→ **Record excerpts**:

BEGIN

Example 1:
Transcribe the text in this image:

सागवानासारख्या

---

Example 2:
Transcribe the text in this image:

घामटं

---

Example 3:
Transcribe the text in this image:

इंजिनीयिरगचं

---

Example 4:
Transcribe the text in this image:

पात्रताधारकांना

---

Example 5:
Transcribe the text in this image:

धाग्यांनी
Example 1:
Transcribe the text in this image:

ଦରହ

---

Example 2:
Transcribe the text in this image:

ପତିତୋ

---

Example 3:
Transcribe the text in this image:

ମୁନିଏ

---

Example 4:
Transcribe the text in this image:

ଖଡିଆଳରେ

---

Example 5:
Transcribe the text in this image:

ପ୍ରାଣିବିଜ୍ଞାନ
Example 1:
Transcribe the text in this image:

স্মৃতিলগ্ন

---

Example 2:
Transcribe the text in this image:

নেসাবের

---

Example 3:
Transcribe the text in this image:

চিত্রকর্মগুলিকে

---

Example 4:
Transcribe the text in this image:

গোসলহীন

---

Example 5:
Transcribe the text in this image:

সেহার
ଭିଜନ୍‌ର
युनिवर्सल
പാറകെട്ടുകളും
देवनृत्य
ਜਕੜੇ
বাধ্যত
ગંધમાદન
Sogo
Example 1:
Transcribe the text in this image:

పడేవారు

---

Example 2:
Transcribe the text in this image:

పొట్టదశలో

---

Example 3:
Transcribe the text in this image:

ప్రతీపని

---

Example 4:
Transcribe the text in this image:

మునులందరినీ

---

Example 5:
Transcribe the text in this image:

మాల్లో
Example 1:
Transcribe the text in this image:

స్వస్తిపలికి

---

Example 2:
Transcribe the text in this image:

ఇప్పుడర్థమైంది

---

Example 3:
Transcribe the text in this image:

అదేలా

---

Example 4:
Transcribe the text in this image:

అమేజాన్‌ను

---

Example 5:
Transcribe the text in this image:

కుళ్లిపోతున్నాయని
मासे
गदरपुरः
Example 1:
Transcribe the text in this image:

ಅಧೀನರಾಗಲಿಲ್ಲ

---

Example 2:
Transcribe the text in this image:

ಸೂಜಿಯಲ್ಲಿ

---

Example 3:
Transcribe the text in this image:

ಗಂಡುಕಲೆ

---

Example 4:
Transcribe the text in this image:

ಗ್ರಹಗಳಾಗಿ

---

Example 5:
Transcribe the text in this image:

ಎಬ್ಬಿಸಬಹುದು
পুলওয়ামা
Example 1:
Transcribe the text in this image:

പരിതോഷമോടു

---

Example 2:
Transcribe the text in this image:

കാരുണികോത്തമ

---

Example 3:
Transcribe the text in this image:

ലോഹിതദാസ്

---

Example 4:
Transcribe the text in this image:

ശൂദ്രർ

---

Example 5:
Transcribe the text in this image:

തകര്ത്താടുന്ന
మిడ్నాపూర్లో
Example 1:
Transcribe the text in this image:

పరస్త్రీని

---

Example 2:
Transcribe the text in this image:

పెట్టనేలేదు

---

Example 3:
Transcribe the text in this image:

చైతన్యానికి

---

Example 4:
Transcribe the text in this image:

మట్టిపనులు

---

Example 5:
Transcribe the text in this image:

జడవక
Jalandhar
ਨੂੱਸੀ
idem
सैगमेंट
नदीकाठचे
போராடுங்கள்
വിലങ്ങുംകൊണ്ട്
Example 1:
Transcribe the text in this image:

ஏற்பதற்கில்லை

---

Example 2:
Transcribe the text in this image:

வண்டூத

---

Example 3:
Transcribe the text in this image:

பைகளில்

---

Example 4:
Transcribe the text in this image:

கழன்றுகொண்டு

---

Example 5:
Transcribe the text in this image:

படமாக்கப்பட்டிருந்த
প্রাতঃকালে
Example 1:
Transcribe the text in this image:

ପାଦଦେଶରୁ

END

→ **What you have to do**: Could every record be printed again exactly as it reads?

→ **Answer to this problem**:
Example 1:
Transcribe the text in this image:

सागवानासारख्या

---

Example 2:
Transcribe the text in this image:

घामटं

---

Example 3:
Transcribe the text in this image:

इंजिनीयिरगचं

---

Example 4:
Transcribe the text in this image:

पात्रताधारकांना

---

Example 5:
Transcribe the text in this image:

धाग्यांनी
Example 1:
Transcribe the text in this image:

ଦରହ

---

Example 2:
Transcribe the text in this image:

ପତିତୋ

---

Example 3:
Transcribe the text in this image:

ମୁନିଏ

---

Example 4:
Transcribe the text in this image:

ଖଡିଆଳରେ

---

Example 5:
Transcribe the text in this image:

ପ୍ରାଣିବିଜ୍ଞାନ
Example 1:
Transcribe the text in this image:

স্মৃতিলগ্ন

---

Example 2:
Transcribe the text in this image:

নেসাবের

---

Example 3:
Transcribe the text in this image:

চিত্রকর্মগুলিকে

---

Example 4:
Transcribe the text in this image:

গোসলহীন

---

Example 5:
Transcribe the text in this image:

সেহার
ଭିଜନ୍‌ର
युनिवर्सल
പാറകെട്ടുകളും
देवनृत्य
ਜਕੜੇ
বাধ্যত
ગંધમાદન
Sogo
Example 1:
Transcribe the text in this image:

పడేవారు

---

Example 2:
Transcribe the text in this image:

పొట్టదశలో

---

Example 3:
Transcribe the text in this image:

ప్రతీపని

---

Example 4:
Transcribe the text in this image:

మునులందరినీ

---

Example 5:
Transcribe the text in this image:

మాల్లో
Example 1:
Transcribe the text in this image:

స్వస్తిపలికి

---

Example 2:
Transcribe the text in this image:

ఇప్పుడర్థమైంది

---

Example 3:
Transcribe the text in this image:

అదేలా

---

Example 4:
Transcribe the text in this image:

అమేజాన్‌ను

---

Example 5:
Transcribe the text in this image:

కుళ్లిపోతున్నాయని
मासे
गदरपुरः
Example 1:
Transcribe the text in this image:

ಅಧೀನರಾಗಲಿಲ್ಲ

---

Example 2:
Transcribe the text in this image:

ಸೂಜಿಯಲ್ಲಿ

---

Example 3:
Transcribe the text in this image:

ಗಂಡುಕಲೆ

---

Example 4:
Transcribe the text in this image:

ಗ್ರಹಗಳಾಗಿ

---

Example 5:
Transcribe the text in this image:

ಎಬ್ಬಿಸಬಹುದು
পুলওয়ামা
Example 1:
Transcribe the text in this image:

പരിതോഷമോടു

---

Example 2:
Transcribe the text in this image:

കാരുണികോത്തമ

---

Example 3:
Transcribe the text in this image:

ലോഹിതദാസ്

---

Example 4:
Transcribe the text in this image:

ശൂദ്രർ

---

Example 5:
Transcribe the text in this image:

തകര്ത്താടുന്ന
మిడ్నాపూర్లో
Example 1:
Transcribe the text in this image:

పరస్త్రీని

---

Example 2:
Transcribe the text in this image:

పెట్టనేలేదు

---

Example 3:
Transcribe the text in this image:

చైతన్యానికి

---

Example 4:
Transcribe the text in this image:

మట్టిపనులు

---

Example 5:
Transcribe the text in this image:

జడవక
Jalandhar
ਨੂੱਸੀ
idem
सैगमेंट
नदीकाठचे
போராடுங்கள்
വിലങ്ങുംകൊണ്ട്
Example 1:
Transcribe the text in this image:

ஏற்பதற்கில்லை

---

Example 2:
Transcribe the text in this image:

வண்டூத

---

Example 3:
Transcribe the text in this image:

பைகளில்

---

Example 4:
Transcribe the text in this image:

கழன்றுகொண்டு

---

Example 5:
Transcribe the text in this image:

படமாக்கப்பட்டிருந்த
প্রাতঃকালে
Example 1:
Transcribe the text in this image:

ପାଦଦେଶରୁ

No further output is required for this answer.